*** DATA FOR REVIEW ***

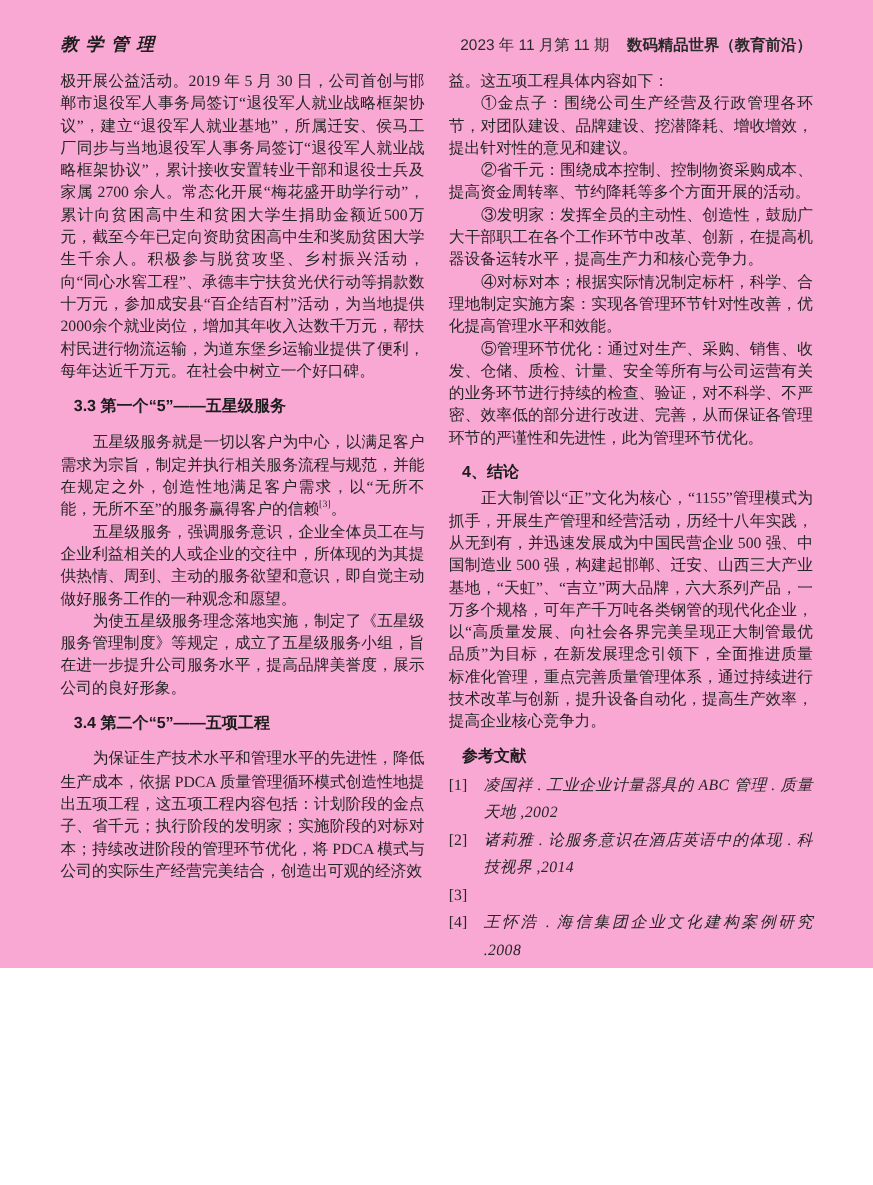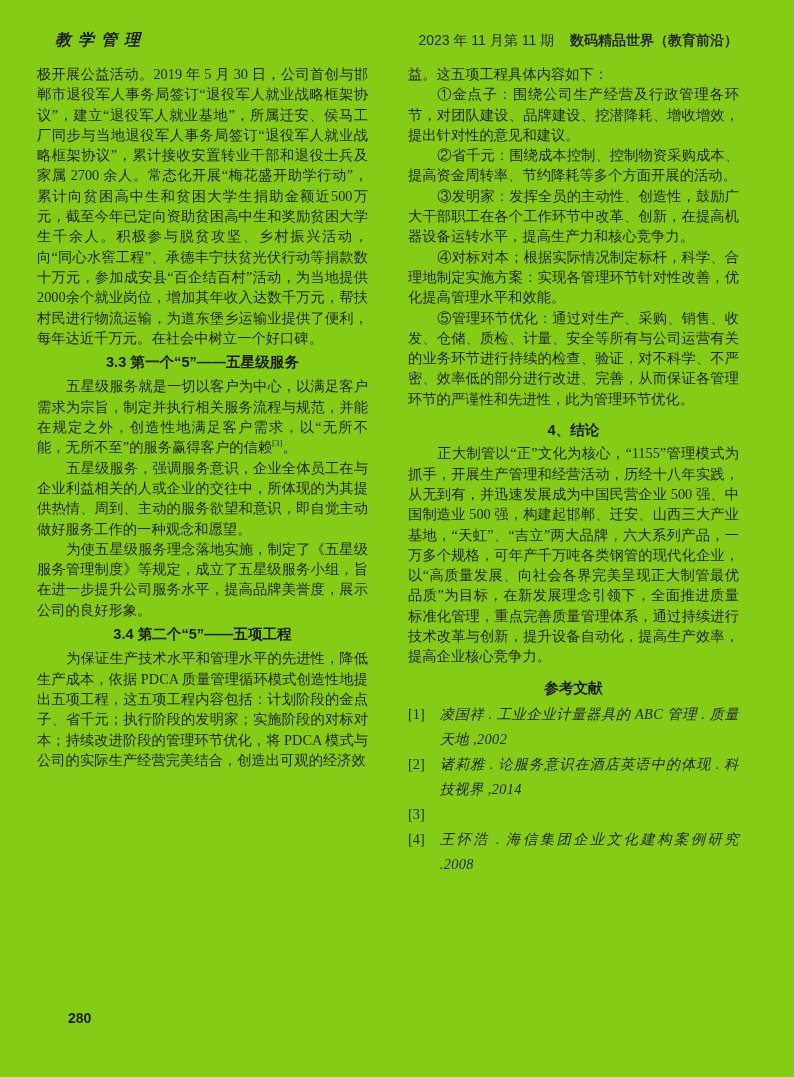--- a/index.html
+++ b/index.html
@@ -1,21 +1,21 @@
 <!DOCTYPE html>
 <html><head>
 <meta charset="utf-8">
 <style>
   * { box-sizing: border-box; }
   html, body { margin: 0; padding: 0; background: #ffffff; }
   .page {
     position: relative;
     width: 794px;
-    height: 1077px;
-    background: #84cc16;
+    height: 880px;
+    background: #f9a8d4;
     overflow: hidden;
     font-family: "Liberation Serif", "DejaVu Serif", serif;
     color: #262626;
   }
 
   
   .page-header {
     position: absolute;
     left: 55px;
     right: 56px;
@@ -44,33 +44,33 @@
   
   .col {
     position: absolute;
     top: 64px;
     width: 331px;
     font-size: 14.3px;
     line-height: 20.3px;
     text-align: justify;
     color: #262626;
   }
-  .col-left  { left: 37px; }
+  .col-left  { left: 55px; }
   .col-right { left: 408px; }
 
   p.para { margin: 0; text-indent: 2.05em; }
   p.para.no-indent { text-indent: 0; }
 
   h3.sec-heading {
-    margin: 4px;
+    margin: 12px;
     font-family: "Liberation Sans", "DejaVu Sans", sans-serif;
     font-weight: bold;
     font-size: 14.6px;
     line-height: 20.3px;
-    text-align: center;
+    text-align: left;
     color: #1c1c1c;
   }
   h3.sec-heading.spaced { margin-top: 11px; margin-bottom: 3px; }
 
   sup.cite {
     font-size: 9px;
     line-height: 0;
     vertical-align: super;
   }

*** End of DATA FOR REVIEW ***

JOB ITEM » Find the count of lines in the data above where the word "margin" occurs, and write down only that count.

SOLUTION » 5